++++ Provided information

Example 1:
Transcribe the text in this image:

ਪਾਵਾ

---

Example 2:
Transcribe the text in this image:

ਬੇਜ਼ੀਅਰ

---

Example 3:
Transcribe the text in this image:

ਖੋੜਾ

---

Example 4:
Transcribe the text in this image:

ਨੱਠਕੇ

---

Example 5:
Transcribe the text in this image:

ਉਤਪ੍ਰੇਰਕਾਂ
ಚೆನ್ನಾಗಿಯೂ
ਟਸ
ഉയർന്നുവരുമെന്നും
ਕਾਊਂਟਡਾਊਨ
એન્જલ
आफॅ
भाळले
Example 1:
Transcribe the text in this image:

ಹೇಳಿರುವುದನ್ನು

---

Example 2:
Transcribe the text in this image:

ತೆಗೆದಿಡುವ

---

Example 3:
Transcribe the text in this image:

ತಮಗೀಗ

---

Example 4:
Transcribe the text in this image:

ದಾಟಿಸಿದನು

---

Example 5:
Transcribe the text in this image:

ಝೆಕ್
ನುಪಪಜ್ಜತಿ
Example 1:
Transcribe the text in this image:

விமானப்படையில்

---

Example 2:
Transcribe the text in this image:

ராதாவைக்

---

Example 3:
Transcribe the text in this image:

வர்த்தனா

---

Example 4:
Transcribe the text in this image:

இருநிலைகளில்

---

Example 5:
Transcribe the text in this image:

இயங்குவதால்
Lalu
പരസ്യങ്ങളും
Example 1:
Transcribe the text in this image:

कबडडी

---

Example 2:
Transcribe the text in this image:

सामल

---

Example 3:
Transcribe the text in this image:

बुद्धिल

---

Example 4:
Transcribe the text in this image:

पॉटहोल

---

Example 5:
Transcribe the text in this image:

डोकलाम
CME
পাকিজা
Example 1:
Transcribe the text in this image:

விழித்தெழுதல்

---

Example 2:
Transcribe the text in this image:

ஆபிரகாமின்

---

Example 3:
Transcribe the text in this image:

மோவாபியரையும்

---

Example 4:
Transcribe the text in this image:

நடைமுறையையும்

++++++++

Copy all the records above precisely.

Example 1:
Transcribe the text in this image:

ਪਾਵਾ

---

Example 2:
Transcribe the text in this image:

ਬੇਜ਼ੀਅਰ

---

Example 3:
Transcribe the text in this image:

ਖੋੜਾ

---

Example 4:
Transcribe the text in this image:

ਨੱਠਕੇ

---

Example 5:
Transcribe the text in this image:

ਉਤਪ੍ਰੇਰਕਾਂ
ಚೆನ್ನಾಗಿಯೂ
ਟਸ
ഉയർന്നുവരുമെന്നും
ਕਾਊਂਟਡਾਊਨ
એન્જલ
आफॅ
भाळले
Example 1:
Transcribe the text in this image:

ಹೇಳಿರುವುದನ್ನು

---

Example 2:
Transcribe the text in this image:

ತೆಗೆದಿಡುವ

---

Example 3:
Transcribe the text in this image:

ತಮಗೀಗ

---

Example 4:
Transcribe the text in this image:

ದಾಟಿಸಿದನು

---

Example 5:
Transcribe the text in this image:

ಝೆಕ್
ನುಪಪಜ್ಜತಿ
Example 1:
Transcribe the text in this image:

விமானப்படையில்

---

Example 2:
Transcribe the text in this image:

ராதாவைக்

---

Example 3:
Transcribe the text in this image:

வர்த்தனா

---

Example 4:
Transcribe the text in this image:

இருநிலைகளில்

---

Example 5:
Transcribe the text in this image:

இயங்குவதால்
Lalu
പരസ്യങ്ങളും
Example 1:
Transcribe the text in this image:

कबडडी

---

Example 2:
Transcribe the text in this image:

सामल

---

Example 3:
Transcribe the text in this image:

बुद्धिल

---

Example 4:
Transcribe the text in this image:

पॉटहोल

---

Example 5:
Transcribe the text in this image:

डोकलाम
CME
পাকিজা
Example 1:
Transcribe the text in this image:

விழித்தெழுதல்

---

Example 2:
Transcribe the text in this image:

ஆபிரகாமின்

---

Example 3:
Transcribe the text in this image:

மோவாபியரையும்

---

Example 4:
Transcribe the text in this image:

நடைமுறையையும்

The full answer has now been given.